フランス菓子には、卵白に砂糖を加えて泡立てたメレンゲを多用する。粉と合わせて生地にしたり、そのまま焼いて食べる「ムラング」というお菓子もある。使う砂糖の種類や、泡立て方の加減が作り手によって異なり、それが味や食感の違いとなり表れる。つまりムラングのテクニックが高い店は、どのケーキを食べても美味しいのだ。モンプリュの「ムラング・シャンティイー」は、八分立てにしたメレンゲとアーモンド・プードルを混ぜた生地を、2時間かけてオーブンでじっくり焼いたものを使う。サクサクとしたムラングの間に、コクのある生クリームをたっぷり絞って。口の中ですっと溶けて消える軽やかで繊細なお菓子。

詰 Boil

Vol.04 ~パティスリー モンプリュの世界~ 詰 Boil

誰もが一度は食べたことがあるお菓子「キャラメル」は、ごくシンプルな素材で作られている。グラニュー糖と水あめを銅鍋のなかで溶かし、沸かした生クリームと蜂蜜を加えて炊く。最高級といわれるマダカスカル産のバニラビーンズも一緒に煮て香りを移す。焦がさないように丁寧にかき混ぜながら、くつくつと煮詰める。この煮詰めの工程が味を決める。仕上げにバターを加えてコクを出し、艶やかに炊き上がったキャラメルをバットに流して、一晩置く。モンプリュの「キャラメル・ムー」は、口の中に放り込むと、とてもなめらかに溶けていく。まったりと甘いが、上品な甘みなのだ。

炎 A flame

Vol.04 ~パティスリー モンプリュの世界~ 炎 A flame

砂糖を加熱するとパリパリとした飴状になる。
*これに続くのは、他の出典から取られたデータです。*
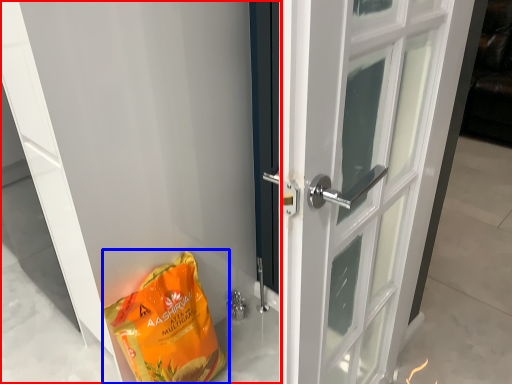
Question: Which point is closer to the camera, door (highlighted by a red box) or grocery bag (highlighted by a blue box)?

Choices:
 (A) door
 (B) grocery bag

Answer: (A)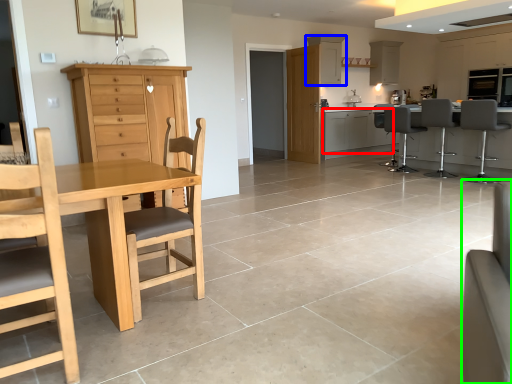
Question: Considering the real-world distances, which object is closest to cabinetry (highlighted by a red box)? cabinetry (highlighted by a blue box) or couch (highlighted by a green box).

Choices:
 (A) cabinetry
 (B) couch

Answer: (A)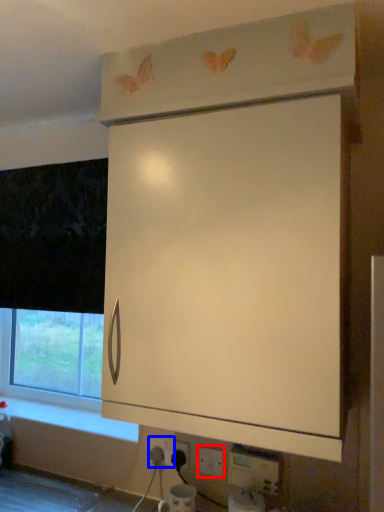
Question: Which of the following is the farthest to the observer, electric outlet (highlighted by a red box) or electric outlet (highlighted by a blue box)?

Choices:
 (A) electric outlet
 (B) electric outlet

Answer: (B)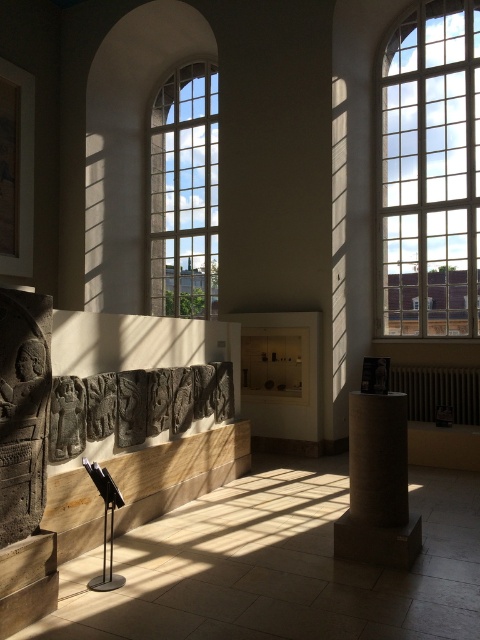
Question: Which is farther from the clear glass window at upper right?

Choices:
 (A) clear glass window at center
 (B) dark gray stone carving at center

Answer: (B)

Question: Is clear glass window at upper right thinner than clear glass window at center?

Choices:
 (A) yes
 (B) no

Answer: (B)

Question: Is the position of clear glass window at center less distant than that of matte stone column at center?

Choices:
 (A) yes
 (B) no

Answer: (B)

Question: Can you confirm if matte stone column at center is bigger than dark gray stone carving at center?

Choices:
 (A) yes
 (B) no

Answer: (A)

Question: Among these points, which one is farthest from the camera?

Choices:
 (A) (425, 144)
 (B) (49, 410)
 (C) (178, 252)

Answer: (C)

Question: Which of the following is the farthest from the observer?

Choices:
 (A) clear glass window at upper right
 (B) matte stone column at center

Answer: (A)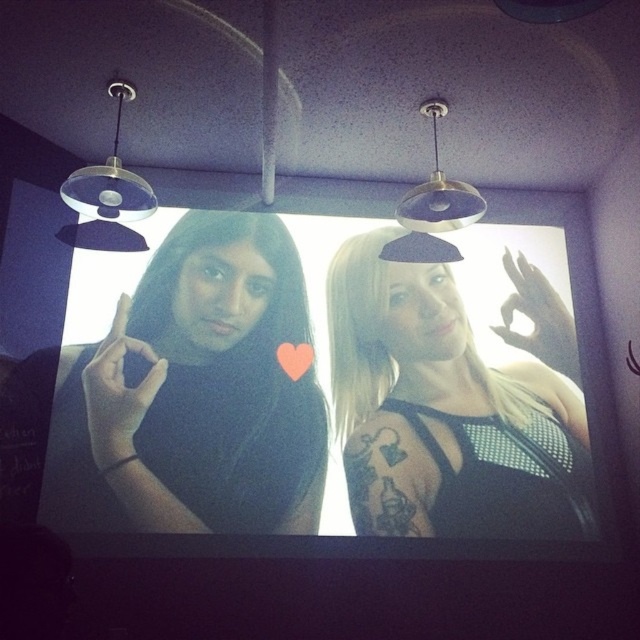
You are designing a layout for a poster that needs to include both the black matte shirt at left and the black mesh top at center. Based on their sizes in the image, which one should you place higher up to maintain visual balance?

The black matte shirt at left is taller than the black mesh top at center, so placing the black matte shirt at left higher up will help maintain visual balance by compensating for its greater height.

You are an interior designer planning to place a new decorative item between the black matte shirt at left and the black mesh top at center. Based on their positions, where should you place the item to ensure it is centered between them?

The black matte shirt at left is positioned over the black mesh top at center, so placing the decorative item directly above the black mesh top at center would center it between both objects.

You are an AI analyzing a photo of two people on a projection screen. The scene has purple walls and two modern pendant lights. You need to determine where a specific point is located. The point is at coordinates point (195,394). Which object from the scene does this point belong to?

The point (195,394) is on the black matte shirt at left.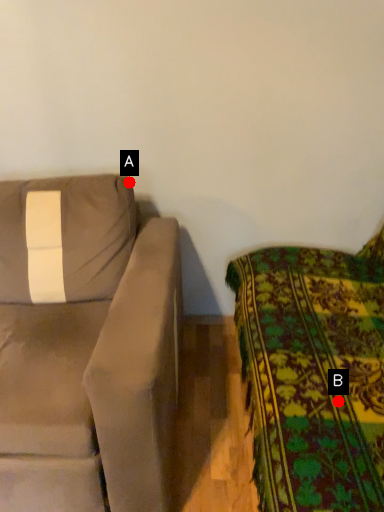
Question: Two points are circled on the image, labeled by A and B beside each circle. Which point is farther from the camera taking this photo?

Choices:
 (A) A is further
 (B) B is further

Answer: (A)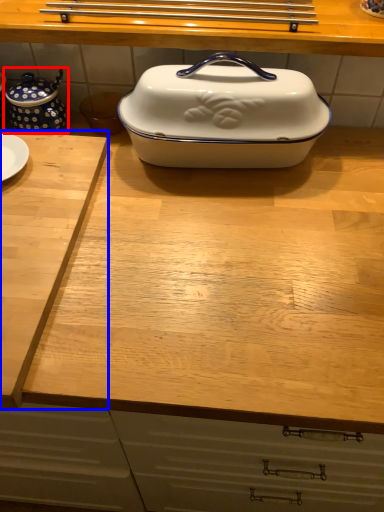
Question: Among these objects, which one is farthest to the camera, tea pot (highlighted by a red box) or cutting board (highlighted by a blue box)?

Choices:
 (A) tea pot
 (B) cutting board

Answer: (A)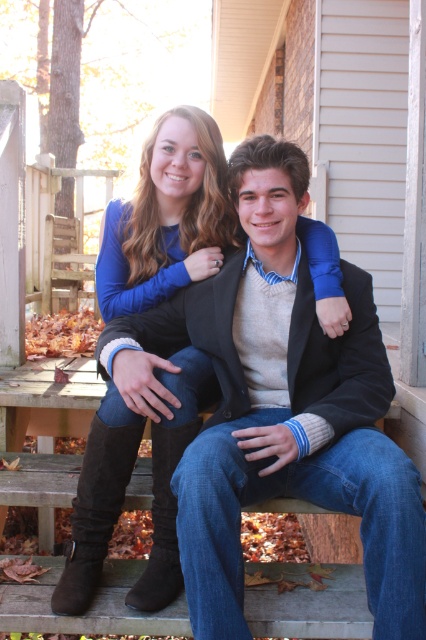
You are standing on the grass looking at the two people sitting on the bench. Which of the boots, the suede boots at lower left or the brown suede boot at lower left, is closer to your eye level?

The suede boots at lower left is closer to your eye level because it is positioned above the brown suede boot at lower left.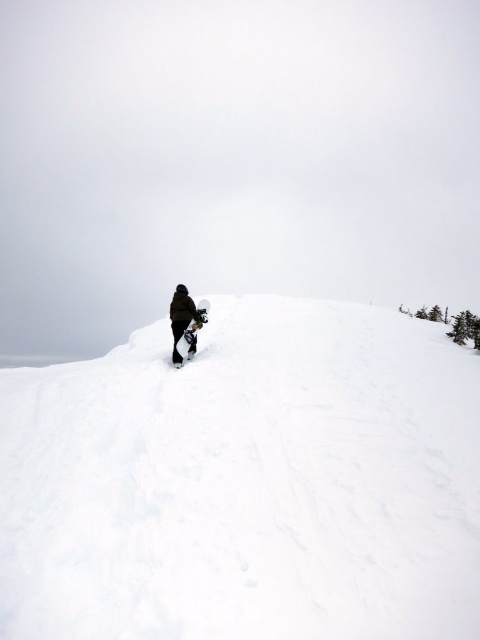
You are planning to build a snowman using the white fluffy snow at center and the dark brown snowboarder at center. Which object should you choose for the base of the snowman?

The white fluffy snow at center is wider than the dark brown snowboarder at center, so it is better to use the white fluffy snow at center for the base of the snowman since a wider base provides more stability.

You are planning to build a snowman using the white fluffy snow at center and the dark brown snowboarder at center. Which object can you use to form the base of the snowman?

The white fluffy snow at center can be used to form the base of the snowman since it is much taller than the dark brown snowboarder at center, providing a stable foundation.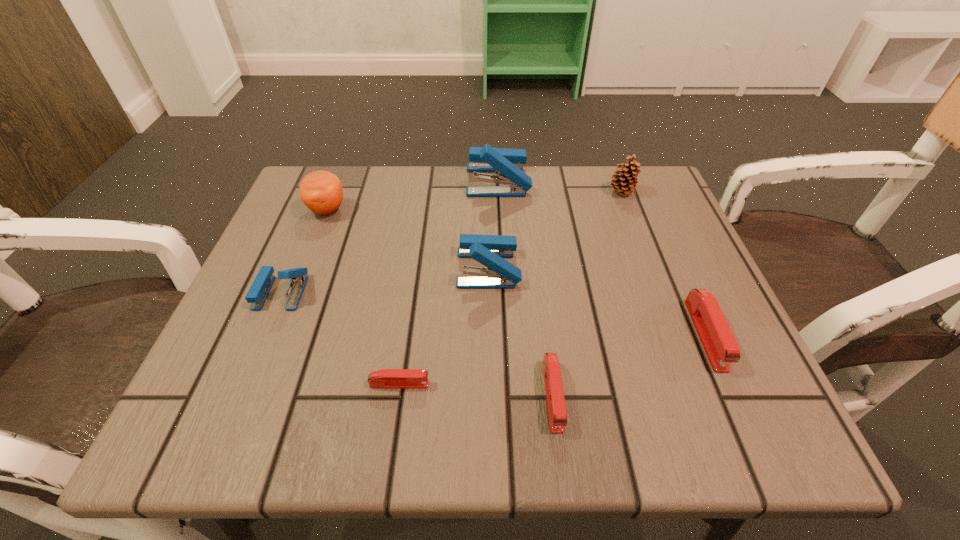
The width and height of the screenshot is (960, 540). In order to click on stapler located at the far edge in this screenshot , I will do `click(508, 163)`.

Locate an element on the screen. The height and width of the screenshot is (540, 960). orange present at the far edge is located at coordinates (321, 191).

Where is `pinecone present at the far edge`? The height and width of the screenshot is (540, 960). pinecone present at the far edge is located at coordinates (623, 184).

Identify the location of orange positioned at the left edge. (321, 191).

Find the location of a particular element. The image size is (960, 540). stapler positioned at the left edge is located at coordinates (261, 286).

Where is `pinecone present at the right edge`? pinecone present at the right edge is located at coordinates (623, 184).

Image resolution: width=960 pixels, height=540 pixels. I want to click on stapler at the right edge, so click(x=718, y=341).

You are a GUI agent. You are given a task and a screenshot of the screen. Output one action in this format:
    pyautogui.click(x=<x>, y=<y>)
    Task: Click on the object that is positioned at the far left corner
    
    Given the screenshot: What is the action you would take?
    (x=321, y=191)

This screenshot has height=540, width=960. Identify the location of object positioned at the far right corner. (623, 184).

Locate an element on the screen. vacant region at the far edge of the desktop is located at coordinates (459, 196).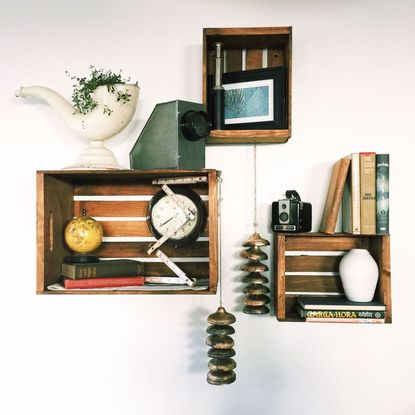
Identify the location of book. Image resolution: width=415 pixels, height=415 pixels. point(335,319).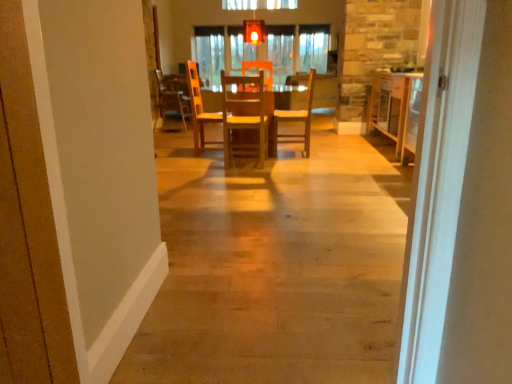
Question: Is wooden chair at center, which ranks as the 2th chair in back-to-front order, outside wooden table at center, which is the 2th table from left to right?

Choices:
 (A) yes
 (B) no

Answer: (A)

Question: From the image's perspective, is wooden chair at center, the third chair when ordered from left to right, over wooden table at center, marked as the 1th table in a right-to-left arrangement?

Choices:
 (A) yes
 (B) no

Answer: (B)

Question: Considering the relative sizes of wooden chair at center, the third chair when ordered from left to right, and wooden table at center, marked as the 1th table in a right-to-left arrangement, in the image provided, is wooden chair at center, the third chair when ordered from left to right, bigger than wooden table at center, marked as the 1th table in a right-to-left arrangement,?

Choices:
 (A) no
 (B) yes

Answer: (A)

Question: Considering the relative sizes of wooden chair at center, the second chair positioned from the front, and wooden table at center, marked as the 1th table in a right-to-left arrangement, in the image provided, is wooden chair at center, the second chair positioned from the front, smaller than wooden table at center, marked as the 1th table in a right-to-left arrangement,?

Choices:
 (A) no
 (B) yes

Answer: (B)

Question: From a real-world perspective, is wooden chair at center, marked as the first chair in a right-to-left arrangement, over wooden table at center, which is the 2th table from left to right?

Choices:
 (A) yes
 (B) no

Answer: (A)

Question: Is wooden chair at center, which ranks as the 2th chair in back-to-front order, facing towards wooden table at center, which is the 2th table from left to right?

Choices:
 (A) no
 (B) yes

Answer: (A)

Question: Can wooden chair at center, the second chair positioned from the front, be found inside matte glass light fixture at upper center?

Choices:
 (A) yes
 (B) no

Answer: (B)

Question: From the image's perspective, is matte glass light fixture at upper center over wooden chair at center, the second chair positioned from the front?

Choices:
 (A) yes
 (B) no

Answer: (A)

Question: From a real-world perspective, is matte glass light fixture at upper center on top of wooden chair at center, which ranks as the 2th chair in back-to-front order?

Choices:
 (A) yes
 (B) no

Answer: (A)

Question: Is matte glass light fixture at upper center bigger than wooden chair at center, which ranks as the 2th chair in back-to-front order?

Choices:
 (A) no
 (B) yes

Answer: (A)

Question: Considering the relative sizes of matte glass light fixture at upper center and wooden chair at center, marked as the first chair in a right-to-left arrangement, in the image provided, is matte glass light fixture at upper center taller than wooden chair at center, marked as the first chair in a right-to-left arrangement,?

Choices:
 (A) yes
 (B) no

Answer: (B)

Question: From the image's perspective, is matte glass light fixture at upper center located beneath wooden chair at center, the third chair when ordered from left to right?

Choices:
 (A) yes
 (B) no

Answer: (B)

Question: Is wooden chair at center, which ranks as the 2th chair in back-to-front order, at the right side of wooden table at center, the second table when ordered from right to left?

Choices:
 (A) yes
 (B) no

Answer: (A)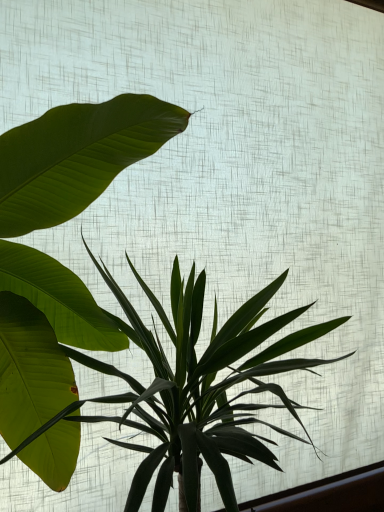
Image resolution: width=384 pixels, height=512 pixels. Describe the element at coordinates (194, 389) in the screenshot. I see `green glossy leaf at upper left` at that location.

Where is `green glossy leaf at upper left`? green glossy leaf at upper left is located at coordinates (194, 389).

I want to click on green glossy leaf at upper left, so click(x=194, y=389).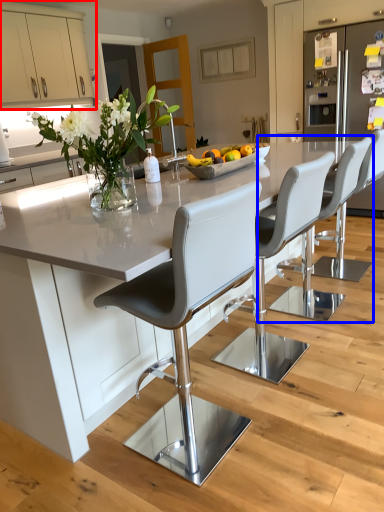
Question: Among these objects, which one is nearest to the camera, cabinetry (highlighted by a red box) or chair (highlighted by a blue box)?

Choices:
 (A) cabinetry
 (B) chair

Answer: (B)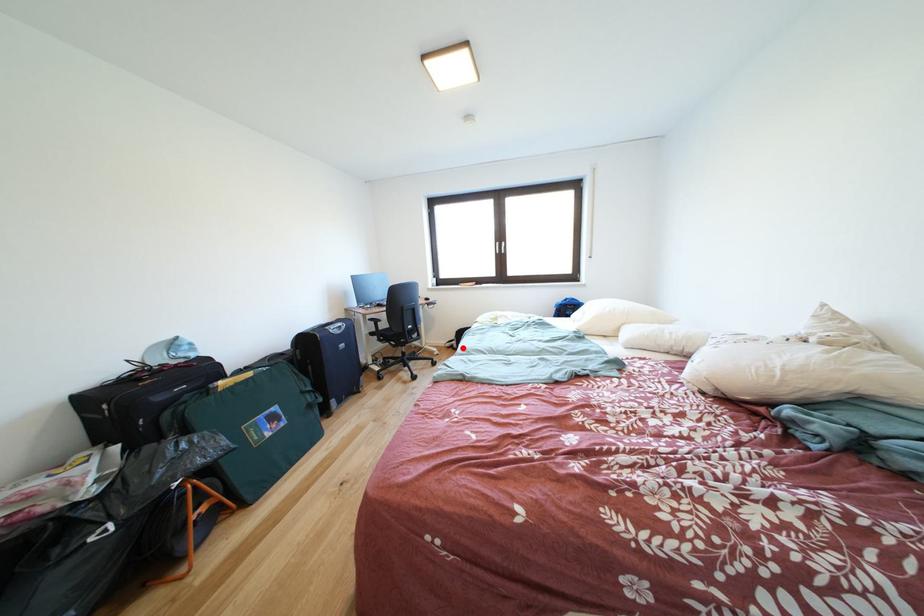
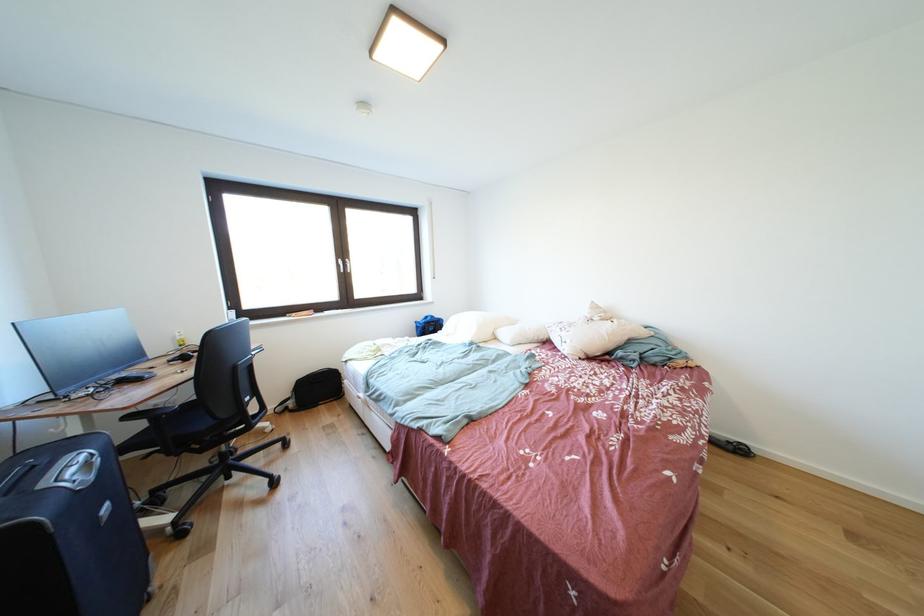
Where in the second image is the point corresponding to the highlighted location from the first image?

(299, 408)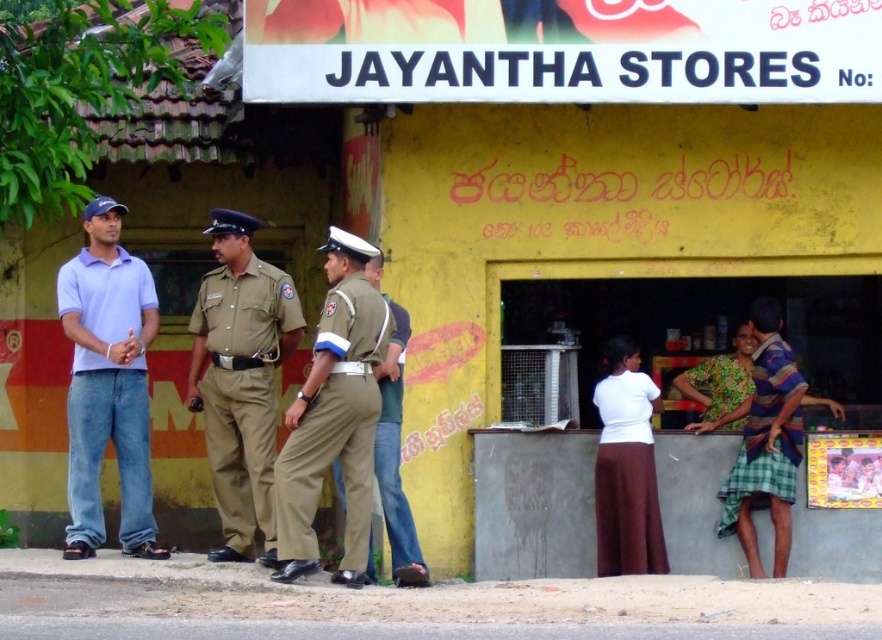
From the picture: Can you confirm if khaki fabric pants at center is wider than khaki fabric uniform at center?

Indeed, khaki fabric pants at center has a greater width compared to khaki fabric uniform at center.

Does point (278, 458) come closer to viewer compared to point (392, 316)?

Yes, point (278, 458) is in front of point (392, 316).

Where is `khaki fabric pants at center`? The width and height of the screenshot is (882, 640). khaki fabric pants at center is located at coordinates (334, 422).

Locate an element on the screen. khaki fabric pants at center is located at coordinates (334, 422).

The height and width of the screenshot is (640, 882). What do you see at coordinates (626, 477) in the screenshot?
I see `brown cotton skirt at lower center` at bounding box center [626, 477].

Between brown cotton skirt at lower center and floral fabric dress at lower right, which one has less height?

floral fabric dress at lower right

Who is more distant from viewer, (654, 528) or (716, 394)?

Positioned behind is point (716, 394).

At what (x,y) coordinates should I click in order to perform the action: click on brown cotton skirt at lower center. Please return your answer as a coordinate pair (x, y). The image size is (882, 640). Looking at the image, I should click on click(x=626, y=477).

Between light blue cotton shirt at left and brown cotton skirt at lower center, which one is positioned lower?

brown cotton skirt at lower center

Who is higher up, light blue cotton shirt at left or brown cotton skirt at lower center?

light blue cotton shirt at left

This screenshot has height=640, width=882. What do you see at coordinates (107, 384) in the screenshot?
I see `light blue cotton shirt at left` at bounding box center [107, 384].

The height and width of the screenshot is (640, 882). In order to click on light blue cotton shirt at left in this screenshot , I will do `click(107, 384)`.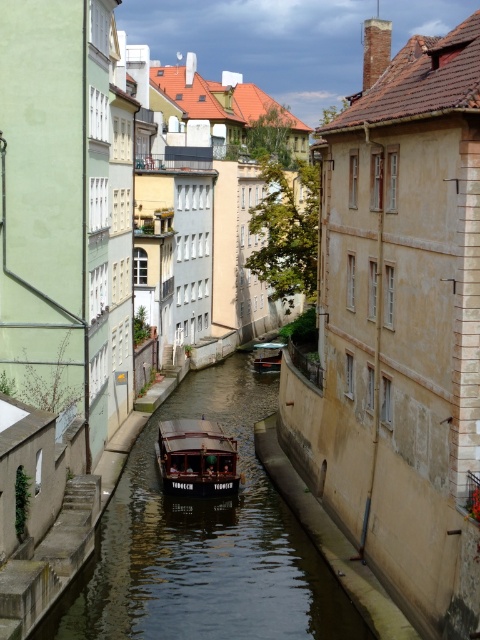
Question: Does smooth dark water at center appear on the left side of wooden polished boat at center?

Choices:
 (A) yes
 (B) no

Answer: (A)

Question: Among these points, which one is farthest from the camera?

Choices:
 (A) (204, 465)
 (B) (276, 625)

Answer: (A)

Question: Is smooth dark water at center closer to camera compared to wooden boat at center?

Choices:
 (A) yes
 (B) no

Answer: (A)

Question: Does wooden boat at center have a smaller size compared to wooden polished boat at center?

Choices:
 (A) no
 (B) yes

Answer: (A)

Question: Which object appears closest to the camera in this image?

Choices:
 (A) wooden boat at center
 (B) smooth dark water at center
 (C) wooden polished boat at center

Answer: (B)

Question: Among these objects, which one is farthest from the camera?

Choices:
 (A) smooth dark water at center
 (B) wooden polished boat at center

Answer: (B)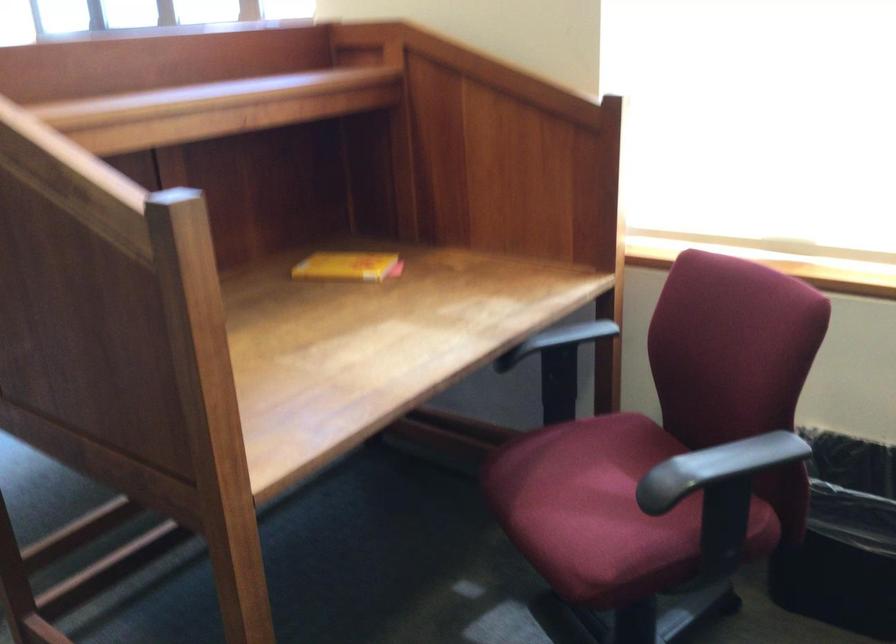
このケーキは「サン・マルク」というお菓子。チョコレートクリームと生クリームを、ビスキュイ生地でサンドしたもの。仕上げに表面のビスキュイに粉砂糖をまぶして、熱々に熱したコテを当てる。瞬間的にボッと炎が上がり、細かい泡を立てながら砂糖がチリチリと焼け焦げていく。辺りは香ばしく甘い香りに包まれる。これが冷えると艶やかな飴状に固まる。パリリと儚く割れる薄い飴の下にたっぷりのクリーム。飴も2種類のクリームも、それぞれに甘みが強いものなのだが、この飴の壁が絶妙にバランスを取ることで、種類の違う甘さを引き立て、まとめている。

多くの店を取材するが、そこで出会う「人」が印象に残ることがある。取材の後、何年も会わなくても、ずっと心に残る作り手がいて「そろそろあの人に会いたいな、話が聞きたいな」と思い、再び取材を申し込む。『パティスリーモンプリュ』の林周平さんは私にとってはそういう存在。もちろんお菓子自体の取材をするのだが、その作り方よりも、むしろ林さんがどんなスタンスでお菓子に向き合っているのかの方が知りたいと思う。味はその結果でしかないからだ。林さんが作るフランス菓子は、旨味や香りや酸味など味の輪郭が際立っていて、ブレがない。定番のフランス菓子など、レシピは共通でも、もう一段先の美味しさを感じさせるのは、作り手のお菓子への向き合い方なのだと思う。